Strabismus. Strabismus is defined as crossed or turned eyes. The examiner will check your eyes' alignment to be sure that they are working together. Strabismus causes problems with depth perception and can lead to amblyopia.
Eye teaming problems. Even if you eyes appear to be properly aligned, it's possible they do not work together efficiently as a team. Such binocular vision problems can cause headaches, eye strain and other problems that can affect reading and other near vision tasks.
Focusing problems. These problems can range from incompletely developed focusing skills in children to normal age-related declines in focusing ability (presbyopia) among older adults.
Eye diseases. Many eye diseases, such as glaucoma and diabetic retinopathy, have no symptoms in their early stages. Your eye doctor will check the health of your eyes inside and out for signs of early problems. In most cases, early detection and treatment of eye diseases can help reduce your risk for permanent vision loss.
Other diseases. Eye doctors can detect early signs of some conditions and diseases by looking at your eye's blood vessels, retina and so forth. Your eye doctor may be able to tell you if you are developing high blood pressure, high cholesterol or other problems.

        For example, diabetes can cause small blood vessel leaks or bleeding in the eye, as well as swelling of the macula, which can lead to vision loss. Your eye doctor will likely detect this during a complete eye exam. It is estimated that one-third of Americans who have diabetes don't know it; your eye doctor may detect the disease before your primary care physician does, especially if you're overdue for a physical.

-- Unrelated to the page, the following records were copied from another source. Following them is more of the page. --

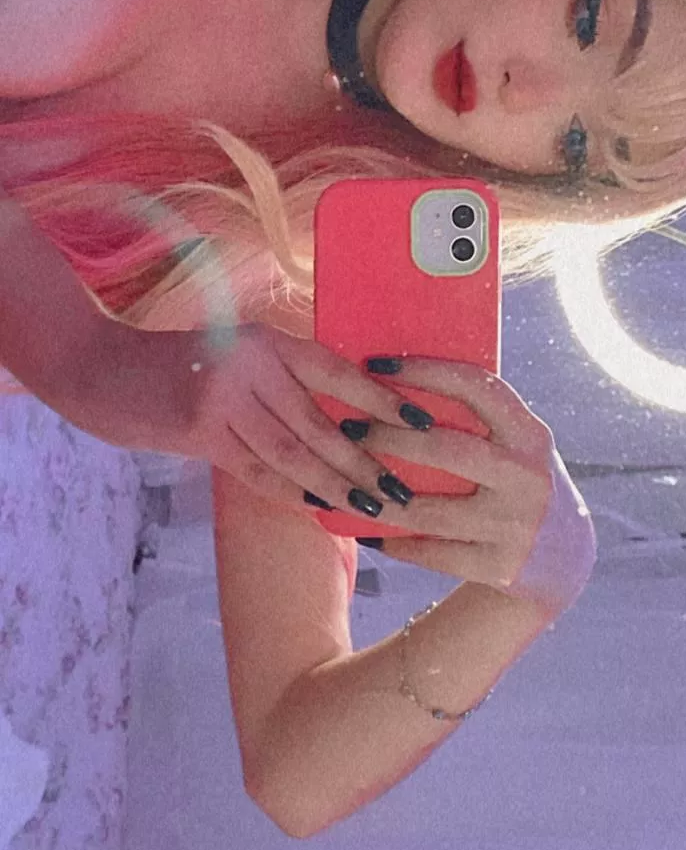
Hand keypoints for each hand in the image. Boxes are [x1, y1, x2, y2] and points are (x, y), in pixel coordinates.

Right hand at [64, 319, 432, 524]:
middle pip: (319, 421)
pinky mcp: (200, 431)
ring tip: (372, 507)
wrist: (101, 370)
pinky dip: (291, 492)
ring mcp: (223, 398)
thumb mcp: (233, 352)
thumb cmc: (176, 363)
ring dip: (335, 485)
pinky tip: (320, 510)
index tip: (419, 422)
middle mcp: (250, 364)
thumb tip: (344, 418)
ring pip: (293, 451)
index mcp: (266, 339)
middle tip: (401, 489)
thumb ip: (279, 378)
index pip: (335, 371)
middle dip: (363, 459)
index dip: (379, 398)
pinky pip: (257, 470)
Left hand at [357, 358, 596, 615]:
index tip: (376, 363)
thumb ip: (475, 419)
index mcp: (529, 434)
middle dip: (389, 436)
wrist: (563, 559)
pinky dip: (394, 540)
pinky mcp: (498, 567)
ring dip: (380, 495)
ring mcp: (514, 526)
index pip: (476, 387)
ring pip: (430, 510)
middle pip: (445, 449)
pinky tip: (365, 528)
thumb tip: (395, 381)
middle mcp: (526, 477)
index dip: (424, 371)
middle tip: (349, 427)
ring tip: (345, 481)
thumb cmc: (515, 481)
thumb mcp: (514, 445)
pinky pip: (432, 553)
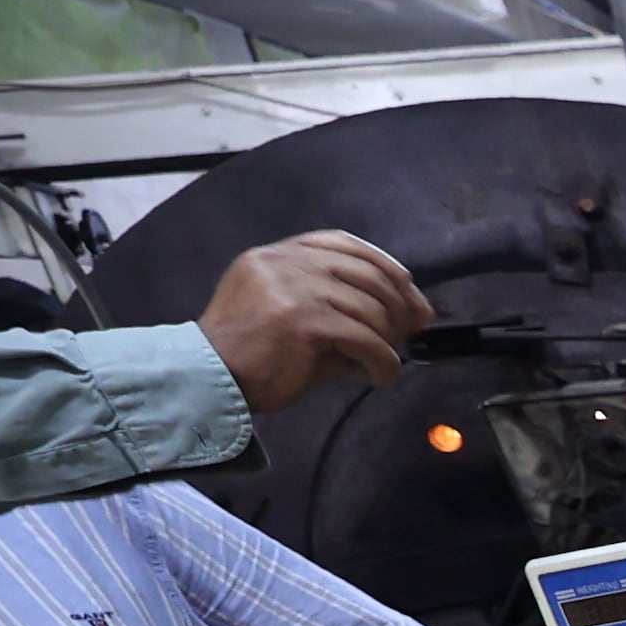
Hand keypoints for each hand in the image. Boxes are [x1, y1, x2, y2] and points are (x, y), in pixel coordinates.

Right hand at [199, 232, 427, 419]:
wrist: (210, 381)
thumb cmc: (256, 356)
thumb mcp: (297, 316)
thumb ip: (346, 306)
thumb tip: (415, 312)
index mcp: (276, 255)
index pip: (343, 243)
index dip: (384, 266)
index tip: (409, 292)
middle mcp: (282, 263)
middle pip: (366, 272)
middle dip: (399, 304)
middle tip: (409, 333)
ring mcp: (291, 288)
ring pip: (370, 307)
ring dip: (389, 341)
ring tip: (383, 363)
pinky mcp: (301, 320)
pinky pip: (365, 338)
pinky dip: (382, 362)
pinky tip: (377, 377)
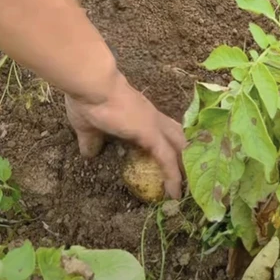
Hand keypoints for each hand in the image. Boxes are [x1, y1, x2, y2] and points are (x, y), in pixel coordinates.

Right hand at [65, 72, 185, 197]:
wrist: (92, 85)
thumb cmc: (89, 100)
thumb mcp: (87, 126)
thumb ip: (91, 139)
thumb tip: (89, 152)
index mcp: (139, 115)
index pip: (162, 130)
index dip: (170, 144)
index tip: (174, 161)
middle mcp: (152, 117)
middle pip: (178, 137)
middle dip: (187, 156)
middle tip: (192, 178)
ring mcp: (154, 125)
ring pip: (180, 147)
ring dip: (186, 168)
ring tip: (191, 189)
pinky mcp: (151, 134)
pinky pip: (168, 159)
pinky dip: (173, 177)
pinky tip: (175, 193)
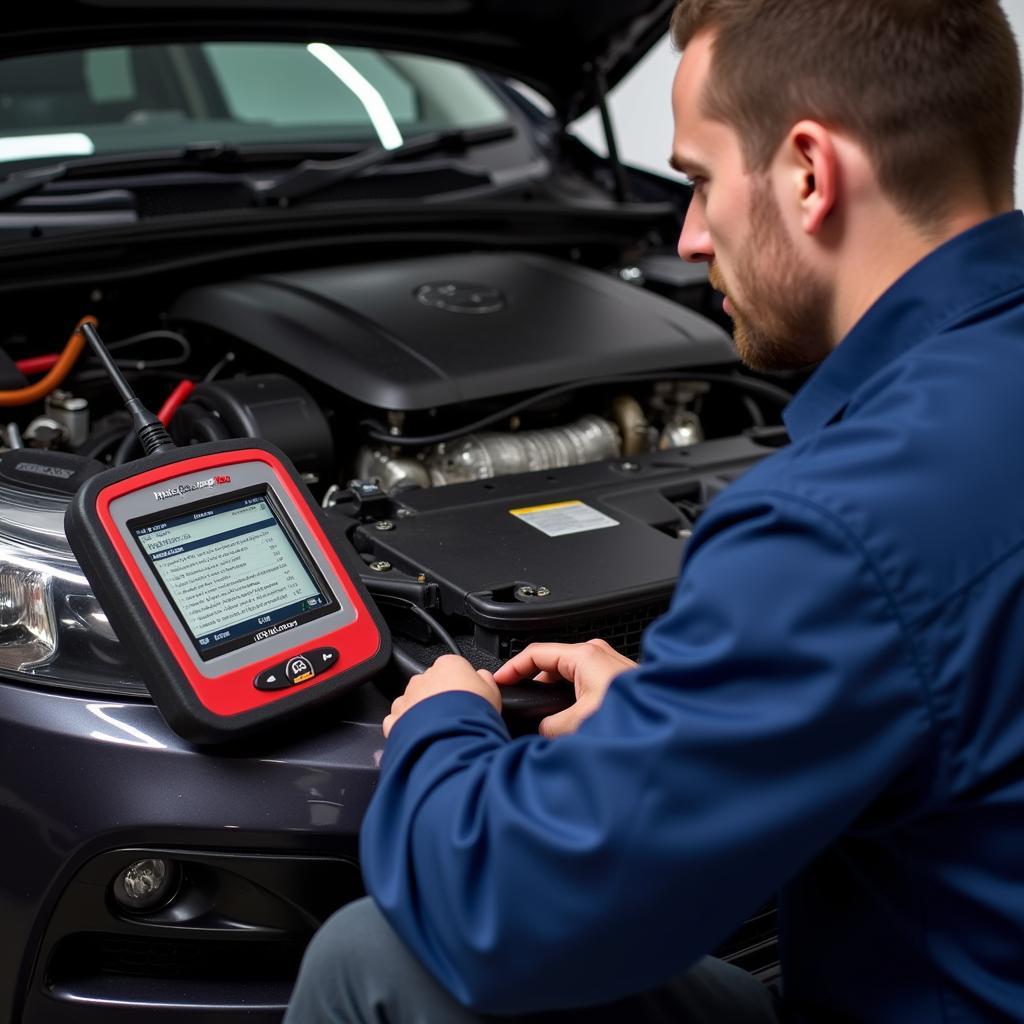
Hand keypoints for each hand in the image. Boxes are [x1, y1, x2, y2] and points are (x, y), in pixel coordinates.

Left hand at [383, 654, 501, 738]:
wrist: (454, 739)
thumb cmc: (475, 714)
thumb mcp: (493, 692)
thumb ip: (485, 679)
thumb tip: (482, 677)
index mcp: (447, 665)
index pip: (452, 668)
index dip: (460, 684)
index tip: (465, 697)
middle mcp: (423, 678)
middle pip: (430, 684)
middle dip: (438, 698)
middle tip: (454, 716)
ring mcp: (407, 698)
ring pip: (412, 702)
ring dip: (420, 712)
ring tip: (437, 730)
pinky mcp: (395, 719)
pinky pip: (397, 720)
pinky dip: (404, 728)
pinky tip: (419, 737)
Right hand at [493, 639, 635, 737]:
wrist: (670, 721)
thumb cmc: (637, 713)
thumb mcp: (581, 722)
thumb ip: (552, 727)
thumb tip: (543, 732)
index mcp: (584, 655)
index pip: (534, 654)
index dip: (510, 669)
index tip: (497, 682)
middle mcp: (596, 654)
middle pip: (549, 666)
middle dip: (533, 688)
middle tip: (519, 707)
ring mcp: (607, 665)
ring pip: (566, 678)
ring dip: (554, 698)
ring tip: (544, 720)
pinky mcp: (615, 680)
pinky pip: (581, 686)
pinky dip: (570, 701)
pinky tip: (570, 722)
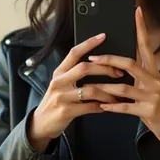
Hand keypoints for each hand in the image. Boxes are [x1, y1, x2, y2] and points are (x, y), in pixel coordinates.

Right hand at [29, 33, 121, 147]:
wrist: (41, 123)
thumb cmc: (56, 101)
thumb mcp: (60, 84)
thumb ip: (74, 74)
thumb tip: (98, 64)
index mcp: (59, 72)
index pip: (74, 53)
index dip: (89, 43)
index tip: (103, 36)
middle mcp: (59, 81)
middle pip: (84, 68)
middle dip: (105, 69)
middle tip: (119, 72)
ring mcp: (62, 96)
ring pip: (90, 89)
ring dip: (108, 93)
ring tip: (118, 95)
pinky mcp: (66, 111)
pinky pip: (90, 107)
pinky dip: (102, 106)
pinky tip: (108, 106)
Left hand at [88, 7, 159, 155]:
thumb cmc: (159, 106)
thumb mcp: (151, 87)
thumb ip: (138, 76)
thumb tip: (119, 65)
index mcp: (153, 72)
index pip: (146, 45)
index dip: (141, 28)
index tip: (136, 11)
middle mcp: (154, 80)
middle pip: (129, 64)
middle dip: (109, 60)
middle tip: (92, 59)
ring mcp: (152, 96)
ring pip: (123, 88)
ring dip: (104, 88)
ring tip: (90, 88)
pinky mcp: (148, 111)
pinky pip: (126, 107)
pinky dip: (112, 106)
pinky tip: (102, 106)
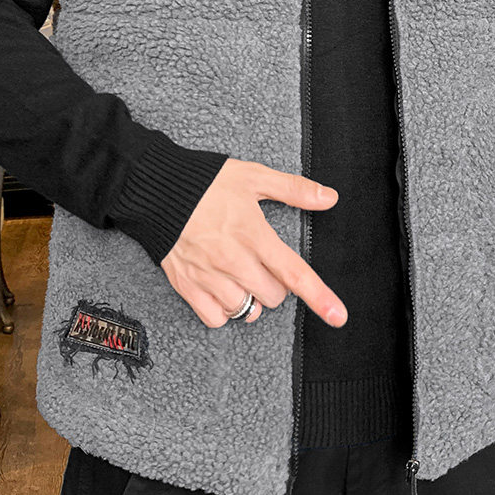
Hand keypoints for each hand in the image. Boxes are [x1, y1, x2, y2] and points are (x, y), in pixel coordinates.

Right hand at [161, 157, 346, 329]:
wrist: (155, 189)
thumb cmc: (205, 182)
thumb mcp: (253, 176)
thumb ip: (294, 189)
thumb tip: (329, 197)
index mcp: (254, 234)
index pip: (295, 273)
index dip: (320, 297)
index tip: (338, 317)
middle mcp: (234, 261)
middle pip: (274, 296)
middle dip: (275, 284)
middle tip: (262, 263)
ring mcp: (209, 277)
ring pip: (247, 309)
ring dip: (251, 297)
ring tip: (242, 276)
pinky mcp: (187, 287)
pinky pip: (217, 318)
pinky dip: (224, 310)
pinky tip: (222, 289)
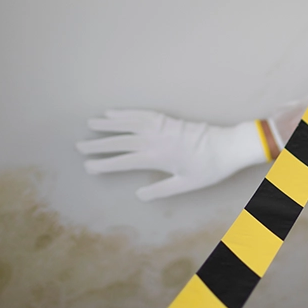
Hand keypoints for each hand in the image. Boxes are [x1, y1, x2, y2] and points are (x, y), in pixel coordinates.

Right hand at [76, 110, 273, 200]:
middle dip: (99, 143)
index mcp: (158, 157)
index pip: (124, 161)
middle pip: (121, 141)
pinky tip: (114, 112)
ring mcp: (161, 126)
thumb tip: (139, 194)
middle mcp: (156, 139)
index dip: (105, 164)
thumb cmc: (209, 169)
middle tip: (79, 145)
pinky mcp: (168, 119)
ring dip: (109, 123)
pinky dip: (127, 112)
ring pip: (129, 123)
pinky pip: (143, 113)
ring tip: (91, 123)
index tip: (88, 166)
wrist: (229, 146)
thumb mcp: (186, 185)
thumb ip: (161, 189)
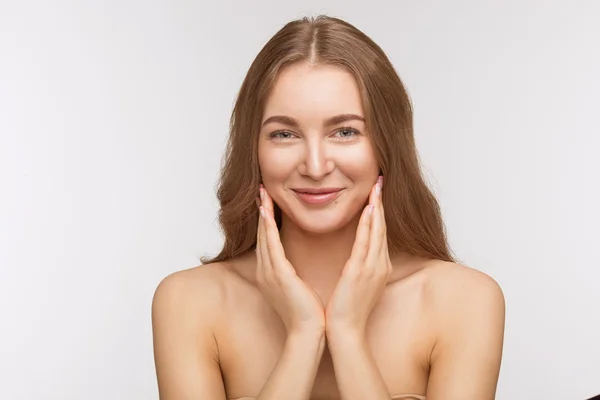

Why Vision Screenings Are No Substitute for a Complete Eye Exam

Vision screenings are limited eye tests that help identify people who are at risk for vision problems. These are the brief vision tests performed by the school nurse, a pediatrician, other health care providers or volunteers.

The eye test that you take when you get your driver's license renewed is an example of a vision screening.

Depending on who is performing the test and where the test is given, vision screenings may include tests for blur, muscle coordination and/or common eye diseases.

Keep in mind that a vision screening can indicate that you need to get your eyes checked, but it does not serve as a substitute for a comprehensive eye exam.

A comprehensive eye examination is performed by an eye doctor and includes careful testing of all aspects of your vision. Based on the results of your exam, your eye doctor will then recommend a treatment plan for your individual needs.

Remember, only an optometrist or ophthalmologist can provide a comprehensive eye exam — family physicians and pediatricians are not fully trained to do this, and studies have shown that they can miss important vision problems that require treatment.